# Tv program help? watched on chanel cuatro



## Luvvin-tarifa (Nov 6, 2008)

Hi, wondering if anyone can help, got back from 10 days in Tarifa last week, and have been trying to find a television programme we watched whilst out there, it was a police programme quite funny (from what I could make out with my limited spanish) on at about 11am double episode on chanel cuatro, it had a guy called frank, cant remember the ladies name, really wanted to find it and continue watching it, but no luck looked on canel cuatro website and looks like no longer on?
Anyone know the name, we thought it was la policia, but now not sure...

Anyone with valuable intel will be handsomely rewarded  (joke!)

hoping that someone watched daytime tele and knows the name! also is it a spanish program or is it english? just asking as they had english names!

many thanks in advance!


----------



## kaz101 (Nov 29, 2007)

It wasn't an old Police Squad was it? That's the only police comedy I can think of that has a lead character called Frank. It starred Leslie Nielsen and went on to become the Naked Gun films.

I'm not in Spain so I've no idea if they show it there. It used to be shown in the UK some years ago. 
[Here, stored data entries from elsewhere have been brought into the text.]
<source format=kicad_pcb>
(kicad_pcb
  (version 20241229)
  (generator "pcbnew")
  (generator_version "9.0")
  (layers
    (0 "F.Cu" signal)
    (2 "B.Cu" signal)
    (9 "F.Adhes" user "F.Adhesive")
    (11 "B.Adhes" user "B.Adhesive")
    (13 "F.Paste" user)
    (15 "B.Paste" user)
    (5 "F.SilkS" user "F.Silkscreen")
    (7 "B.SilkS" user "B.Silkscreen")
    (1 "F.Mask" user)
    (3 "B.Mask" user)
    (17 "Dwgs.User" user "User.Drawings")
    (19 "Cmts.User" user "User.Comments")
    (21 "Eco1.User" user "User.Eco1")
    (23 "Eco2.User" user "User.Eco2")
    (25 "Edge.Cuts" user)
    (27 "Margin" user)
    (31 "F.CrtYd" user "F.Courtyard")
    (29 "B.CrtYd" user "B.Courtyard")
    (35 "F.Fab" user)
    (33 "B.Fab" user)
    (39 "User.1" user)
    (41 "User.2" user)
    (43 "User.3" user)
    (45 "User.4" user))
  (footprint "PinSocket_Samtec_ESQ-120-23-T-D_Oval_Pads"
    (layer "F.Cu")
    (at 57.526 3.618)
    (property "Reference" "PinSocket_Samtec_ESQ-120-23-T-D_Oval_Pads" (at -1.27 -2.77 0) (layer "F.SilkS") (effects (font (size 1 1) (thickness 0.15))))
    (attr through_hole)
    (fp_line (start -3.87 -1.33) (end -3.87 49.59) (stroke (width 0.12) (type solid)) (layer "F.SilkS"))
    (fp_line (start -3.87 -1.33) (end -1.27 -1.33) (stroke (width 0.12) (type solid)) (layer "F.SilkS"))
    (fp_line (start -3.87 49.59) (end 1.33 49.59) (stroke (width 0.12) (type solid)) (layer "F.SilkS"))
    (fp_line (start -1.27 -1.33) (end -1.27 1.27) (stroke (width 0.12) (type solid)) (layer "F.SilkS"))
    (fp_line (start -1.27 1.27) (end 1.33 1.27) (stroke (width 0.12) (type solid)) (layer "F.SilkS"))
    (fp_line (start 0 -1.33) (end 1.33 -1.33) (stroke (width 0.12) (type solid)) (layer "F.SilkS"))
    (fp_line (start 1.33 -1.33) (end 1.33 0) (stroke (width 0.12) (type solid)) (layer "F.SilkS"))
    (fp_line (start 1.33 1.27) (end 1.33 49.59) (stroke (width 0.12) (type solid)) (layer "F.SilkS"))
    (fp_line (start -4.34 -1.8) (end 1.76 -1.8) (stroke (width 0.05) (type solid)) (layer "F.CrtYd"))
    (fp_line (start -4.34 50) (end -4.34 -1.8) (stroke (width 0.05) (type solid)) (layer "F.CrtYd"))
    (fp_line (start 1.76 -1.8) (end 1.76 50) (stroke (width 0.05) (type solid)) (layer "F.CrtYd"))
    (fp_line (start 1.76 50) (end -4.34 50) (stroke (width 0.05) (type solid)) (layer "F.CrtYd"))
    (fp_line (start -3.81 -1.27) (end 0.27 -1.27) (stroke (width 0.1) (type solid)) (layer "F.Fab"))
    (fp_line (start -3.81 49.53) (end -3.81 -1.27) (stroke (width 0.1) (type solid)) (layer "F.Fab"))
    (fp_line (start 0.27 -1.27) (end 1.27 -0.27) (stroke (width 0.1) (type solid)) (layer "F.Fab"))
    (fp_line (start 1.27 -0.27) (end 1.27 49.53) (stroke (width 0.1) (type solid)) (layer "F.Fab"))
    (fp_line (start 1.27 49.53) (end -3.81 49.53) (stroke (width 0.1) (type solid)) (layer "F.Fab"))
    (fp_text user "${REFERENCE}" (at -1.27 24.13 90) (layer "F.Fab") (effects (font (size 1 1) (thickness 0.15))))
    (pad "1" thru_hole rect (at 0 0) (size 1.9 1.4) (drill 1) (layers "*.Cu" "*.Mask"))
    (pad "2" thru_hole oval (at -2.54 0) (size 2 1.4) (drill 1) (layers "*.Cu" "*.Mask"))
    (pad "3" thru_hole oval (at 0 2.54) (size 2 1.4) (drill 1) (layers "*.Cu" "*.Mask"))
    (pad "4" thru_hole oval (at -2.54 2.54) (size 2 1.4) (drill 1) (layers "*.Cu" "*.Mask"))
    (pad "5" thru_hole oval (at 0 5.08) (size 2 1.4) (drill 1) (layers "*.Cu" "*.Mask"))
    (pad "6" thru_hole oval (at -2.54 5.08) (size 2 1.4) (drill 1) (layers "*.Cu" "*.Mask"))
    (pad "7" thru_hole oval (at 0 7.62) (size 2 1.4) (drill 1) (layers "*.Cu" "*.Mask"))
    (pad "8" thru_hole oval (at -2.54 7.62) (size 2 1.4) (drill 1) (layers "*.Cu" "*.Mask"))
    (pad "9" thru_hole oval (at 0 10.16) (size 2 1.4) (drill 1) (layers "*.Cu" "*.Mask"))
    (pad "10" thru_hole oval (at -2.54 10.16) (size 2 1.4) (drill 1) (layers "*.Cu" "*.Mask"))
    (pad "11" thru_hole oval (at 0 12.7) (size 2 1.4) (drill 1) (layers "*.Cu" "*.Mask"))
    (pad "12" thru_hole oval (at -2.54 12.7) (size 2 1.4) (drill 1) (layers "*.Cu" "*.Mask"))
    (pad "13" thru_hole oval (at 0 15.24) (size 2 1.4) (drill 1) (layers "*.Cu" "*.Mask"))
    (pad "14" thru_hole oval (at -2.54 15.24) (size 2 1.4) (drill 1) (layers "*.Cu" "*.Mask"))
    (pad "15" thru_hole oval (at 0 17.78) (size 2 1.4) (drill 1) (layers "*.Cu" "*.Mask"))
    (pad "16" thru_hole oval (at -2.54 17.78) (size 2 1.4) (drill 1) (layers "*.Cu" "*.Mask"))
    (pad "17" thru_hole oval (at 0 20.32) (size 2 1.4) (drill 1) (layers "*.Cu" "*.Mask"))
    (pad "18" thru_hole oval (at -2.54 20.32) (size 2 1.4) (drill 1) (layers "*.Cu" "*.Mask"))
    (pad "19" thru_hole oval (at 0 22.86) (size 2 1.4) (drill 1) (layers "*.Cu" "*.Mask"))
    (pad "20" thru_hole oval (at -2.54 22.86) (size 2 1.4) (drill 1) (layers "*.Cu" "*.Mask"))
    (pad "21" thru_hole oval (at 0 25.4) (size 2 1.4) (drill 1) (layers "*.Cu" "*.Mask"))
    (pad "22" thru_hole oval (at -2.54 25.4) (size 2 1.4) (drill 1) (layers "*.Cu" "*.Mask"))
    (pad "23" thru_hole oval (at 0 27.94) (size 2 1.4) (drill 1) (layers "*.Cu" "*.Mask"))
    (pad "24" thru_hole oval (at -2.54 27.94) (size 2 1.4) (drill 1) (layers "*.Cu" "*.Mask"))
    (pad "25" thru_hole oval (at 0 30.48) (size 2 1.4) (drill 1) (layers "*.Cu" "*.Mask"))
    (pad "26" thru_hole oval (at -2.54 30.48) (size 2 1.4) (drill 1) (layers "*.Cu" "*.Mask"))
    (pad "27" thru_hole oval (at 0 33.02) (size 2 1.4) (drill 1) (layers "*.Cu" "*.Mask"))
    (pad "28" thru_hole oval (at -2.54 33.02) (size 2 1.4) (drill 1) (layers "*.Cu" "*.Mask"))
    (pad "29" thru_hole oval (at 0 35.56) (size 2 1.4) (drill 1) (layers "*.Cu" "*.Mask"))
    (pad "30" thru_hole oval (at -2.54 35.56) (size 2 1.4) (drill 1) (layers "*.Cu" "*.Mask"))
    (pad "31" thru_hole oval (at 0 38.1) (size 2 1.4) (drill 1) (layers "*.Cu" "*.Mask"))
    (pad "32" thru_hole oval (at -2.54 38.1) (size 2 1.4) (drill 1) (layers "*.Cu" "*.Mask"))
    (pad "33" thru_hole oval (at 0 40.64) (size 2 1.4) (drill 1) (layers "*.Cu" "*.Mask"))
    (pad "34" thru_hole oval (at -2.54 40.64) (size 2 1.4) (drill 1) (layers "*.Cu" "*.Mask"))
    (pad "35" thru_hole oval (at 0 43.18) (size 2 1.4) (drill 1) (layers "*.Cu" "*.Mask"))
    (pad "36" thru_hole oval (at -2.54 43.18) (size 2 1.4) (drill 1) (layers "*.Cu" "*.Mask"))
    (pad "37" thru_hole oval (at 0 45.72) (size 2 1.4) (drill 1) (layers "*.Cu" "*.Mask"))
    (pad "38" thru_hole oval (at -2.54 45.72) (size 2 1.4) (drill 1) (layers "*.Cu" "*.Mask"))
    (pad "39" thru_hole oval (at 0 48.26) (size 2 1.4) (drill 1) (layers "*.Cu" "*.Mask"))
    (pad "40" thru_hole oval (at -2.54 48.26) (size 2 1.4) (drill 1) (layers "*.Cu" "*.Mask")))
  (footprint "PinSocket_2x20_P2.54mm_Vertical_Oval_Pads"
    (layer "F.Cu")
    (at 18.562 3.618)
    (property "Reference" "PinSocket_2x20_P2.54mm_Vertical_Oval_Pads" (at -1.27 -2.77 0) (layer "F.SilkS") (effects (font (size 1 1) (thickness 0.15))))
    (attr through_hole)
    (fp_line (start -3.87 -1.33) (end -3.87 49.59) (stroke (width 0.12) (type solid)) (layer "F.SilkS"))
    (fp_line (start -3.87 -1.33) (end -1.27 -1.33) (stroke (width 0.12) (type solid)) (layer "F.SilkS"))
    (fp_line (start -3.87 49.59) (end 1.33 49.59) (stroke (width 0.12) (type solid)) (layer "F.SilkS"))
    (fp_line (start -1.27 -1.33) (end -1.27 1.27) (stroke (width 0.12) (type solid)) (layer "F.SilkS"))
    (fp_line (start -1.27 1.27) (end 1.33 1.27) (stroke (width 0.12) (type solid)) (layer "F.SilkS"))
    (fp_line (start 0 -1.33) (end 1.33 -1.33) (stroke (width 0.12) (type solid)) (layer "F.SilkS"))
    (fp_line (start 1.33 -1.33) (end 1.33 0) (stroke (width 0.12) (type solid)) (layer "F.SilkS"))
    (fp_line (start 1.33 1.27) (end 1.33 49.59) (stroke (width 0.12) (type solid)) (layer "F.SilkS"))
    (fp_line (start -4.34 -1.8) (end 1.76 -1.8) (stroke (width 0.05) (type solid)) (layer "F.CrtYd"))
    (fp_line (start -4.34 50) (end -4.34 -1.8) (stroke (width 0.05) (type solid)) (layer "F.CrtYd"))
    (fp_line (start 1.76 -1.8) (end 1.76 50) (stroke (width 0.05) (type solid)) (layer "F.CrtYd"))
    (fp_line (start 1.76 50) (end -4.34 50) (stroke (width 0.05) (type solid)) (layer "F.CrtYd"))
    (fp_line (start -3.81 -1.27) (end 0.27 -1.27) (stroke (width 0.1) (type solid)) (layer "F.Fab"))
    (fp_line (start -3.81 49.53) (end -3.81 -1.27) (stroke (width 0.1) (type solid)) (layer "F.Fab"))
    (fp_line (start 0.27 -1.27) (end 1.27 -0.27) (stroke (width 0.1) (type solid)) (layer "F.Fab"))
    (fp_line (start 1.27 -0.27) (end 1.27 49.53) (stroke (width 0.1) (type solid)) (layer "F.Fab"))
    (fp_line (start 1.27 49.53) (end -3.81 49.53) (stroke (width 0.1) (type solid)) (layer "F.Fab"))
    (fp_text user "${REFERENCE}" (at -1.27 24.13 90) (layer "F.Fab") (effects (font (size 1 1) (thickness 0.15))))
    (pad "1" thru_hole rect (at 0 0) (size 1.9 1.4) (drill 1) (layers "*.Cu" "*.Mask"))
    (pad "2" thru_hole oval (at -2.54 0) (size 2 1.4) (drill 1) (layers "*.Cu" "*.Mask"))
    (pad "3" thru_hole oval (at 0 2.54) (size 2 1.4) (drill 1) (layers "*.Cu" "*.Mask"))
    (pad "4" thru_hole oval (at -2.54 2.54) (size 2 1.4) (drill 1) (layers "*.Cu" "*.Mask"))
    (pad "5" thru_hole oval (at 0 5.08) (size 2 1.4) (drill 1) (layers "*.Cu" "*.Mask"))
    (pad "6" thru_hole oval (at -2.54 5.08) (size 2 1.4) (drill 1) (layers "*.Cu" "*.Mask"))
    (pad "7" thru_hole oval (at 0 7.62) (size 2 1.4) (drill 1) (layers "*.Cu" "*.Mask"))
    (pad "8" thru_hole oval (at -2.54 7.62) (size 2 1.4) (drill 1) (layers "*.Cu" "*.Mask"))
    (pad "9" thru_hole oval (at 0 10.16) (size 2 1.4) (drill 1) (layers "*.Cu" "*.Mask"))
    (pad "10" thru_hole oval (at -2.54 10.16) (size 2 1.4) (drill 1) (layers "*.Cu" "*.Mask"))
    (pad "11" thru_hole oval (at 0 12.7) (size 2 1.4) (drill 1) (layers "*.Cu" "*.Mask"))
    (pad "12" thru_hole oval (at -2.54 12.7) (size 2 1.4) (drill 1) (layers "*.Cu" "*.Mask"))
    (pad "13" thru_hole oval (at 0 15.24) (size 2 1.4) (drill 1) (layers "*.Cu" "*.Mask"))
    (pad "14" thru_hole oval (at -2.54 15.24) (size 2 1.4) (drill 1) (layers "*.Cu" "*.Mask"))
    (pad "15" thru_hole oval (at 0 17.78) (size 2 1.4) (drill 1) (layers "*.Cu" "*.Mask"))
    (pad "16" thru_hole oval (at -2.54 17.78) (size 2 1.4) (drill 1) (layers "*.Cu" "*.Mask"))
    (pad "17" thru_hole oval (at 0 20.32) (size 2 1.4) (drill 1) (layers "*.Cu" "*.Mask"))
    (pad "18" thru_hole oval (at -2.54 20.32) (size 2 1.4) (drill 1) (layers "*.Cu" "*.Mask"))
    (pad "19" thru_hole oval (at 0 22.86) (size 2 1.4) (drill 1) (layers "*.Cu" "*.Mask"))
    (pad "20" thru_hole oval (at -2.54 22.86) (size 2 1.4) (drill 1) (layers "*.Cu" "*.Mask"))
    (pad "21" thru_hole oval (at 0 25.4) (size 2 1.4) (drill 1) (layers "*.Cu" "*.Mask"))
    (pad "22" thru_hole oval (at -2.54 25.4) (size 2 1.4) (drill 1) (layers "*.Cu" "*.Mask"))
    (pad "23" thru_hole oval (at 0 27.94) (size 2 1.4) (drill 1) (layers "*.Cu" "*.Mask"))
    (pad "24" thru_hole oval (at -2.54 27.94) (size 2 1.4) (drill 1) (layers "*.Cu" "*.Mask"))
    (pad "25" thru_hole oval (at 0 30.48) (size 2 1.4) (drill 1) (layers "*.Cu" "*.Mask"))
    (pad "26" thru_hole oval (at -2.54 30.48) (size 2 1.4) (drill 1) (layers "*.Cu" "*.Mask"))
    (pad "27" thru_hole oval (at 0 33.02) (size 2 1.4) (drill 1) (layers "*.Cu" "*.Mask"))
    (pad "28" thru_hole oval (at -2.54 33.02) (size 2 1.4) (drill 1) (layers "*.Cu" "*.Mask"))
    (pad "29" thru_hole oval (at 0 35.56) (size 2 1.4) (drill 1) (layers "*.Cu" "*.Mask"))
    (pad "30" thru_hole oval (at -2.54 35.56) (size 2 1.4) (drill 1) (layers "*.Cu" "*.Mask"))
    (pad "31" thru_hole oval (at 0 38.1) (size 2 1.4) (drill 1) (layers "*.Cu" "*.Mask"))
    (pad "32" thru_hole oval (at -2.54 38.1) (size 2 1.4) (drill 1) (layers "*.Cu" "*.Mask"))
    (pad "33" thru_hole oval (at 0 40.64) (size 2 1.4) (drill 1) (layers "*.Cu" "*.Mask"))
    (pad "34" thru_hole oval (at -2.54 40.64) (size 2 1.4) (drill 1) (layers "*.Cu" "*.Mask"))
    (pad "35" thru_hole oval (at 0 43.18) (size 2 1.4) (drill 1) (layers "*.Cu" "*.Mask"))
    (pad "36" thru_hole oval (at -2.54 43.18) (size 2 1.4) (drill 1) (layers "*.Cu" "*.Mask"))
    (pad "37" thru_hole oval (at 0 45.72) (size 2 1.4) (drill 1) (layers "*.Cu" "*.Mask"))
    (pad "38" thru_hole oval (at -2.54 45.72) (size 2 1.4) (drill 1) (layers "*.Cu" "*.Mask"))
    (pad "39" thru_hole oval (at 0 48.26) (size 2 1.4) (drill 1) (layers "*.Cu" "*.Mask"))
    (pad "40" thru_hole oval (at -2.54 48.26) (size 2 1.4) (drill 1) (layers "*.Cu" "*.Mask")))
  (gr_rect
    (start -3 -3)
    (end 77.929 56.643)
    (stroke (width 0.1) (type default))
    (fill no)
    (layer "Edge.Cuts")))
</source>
Who says I used to watch too much tv in the UK? !!  

Regards,
Karen


----------



## Luvvin-tarifa (Nov 6, 2008)

Hi, no its not the naked gun, its a new ish looking program, with a young guy called Frank and he has a female partner who is blonde, who's name I cant remember! It is filmed abroad as they drive in foreign cars, and on the wrong side of the road lol, but it looks like it is dubbed as I am pretty sure the voices dont match the words!
Surely someone must have seen it?? I have tried searching on chanel cuatro's site but it would appear it is no longer on television that or my limited spanish means I am looking at the wrong section!
Does anyone live in the Andalucia area have a television guide from a couple of weeks ago? as it should be listed, or if anyone knows where i can find previous weeks television guides from on the internet?
Really wanted to watch it again as it was funny, it would appear Frank fancies the lady side kick!


----------



## rix (Oct 3, 2008)

hey erm i have no idea what show your on about but im used to finding shows and music you hear once but don´t the name.(sad i know jaja)

Try this site, TV page of ULTIMATE MYSTERY/DETECTIVE WEB GUIDE 
i used it for media studies a while ago but it lists alot of police type shows

or try The Internet Movie Database (IMDb) 
you might find it on there otherwise i have no idea. 

good luck.


----------